WHAT YOU WILL DO: Records follow. Pull out every line that contains "både".

(INPUT MATERIAL Opens)

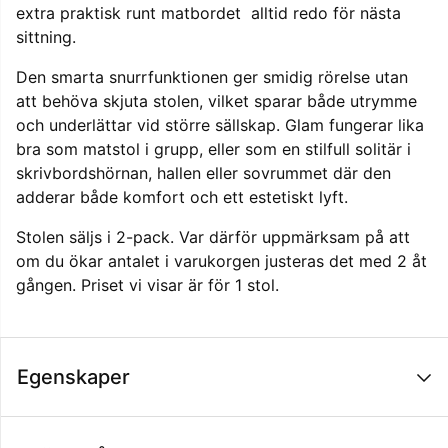
extra praktisk runt matbordet  alltid redo för nästa
sittning.
Den smarta snurrfunktionen ger smidig rörelse utan
att behöva skjuta stolen, vilket sparar både utrymme
och underlättar vid större sällskap. Glam fungerar lika
bra som matstol i grupp, eller som en stilfull solitär i
skrivbordshörnan, hallen eller sovrummet där den
adderar både komfort och ett estetiskt lyft.
Stolen säljs i 2-pack. Var därför uppmärksam på att
om du ökar antalet i varukorgen justeras det med 2 åt
gången. Priset vi visar är för 1 stol.
Egenskaper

(INPUT MATERIAL Closes)

ANSWER:
att behöva skjuta stolen, vilket sparar både utrymme
adderar både komfort och ett estetiskt lyft.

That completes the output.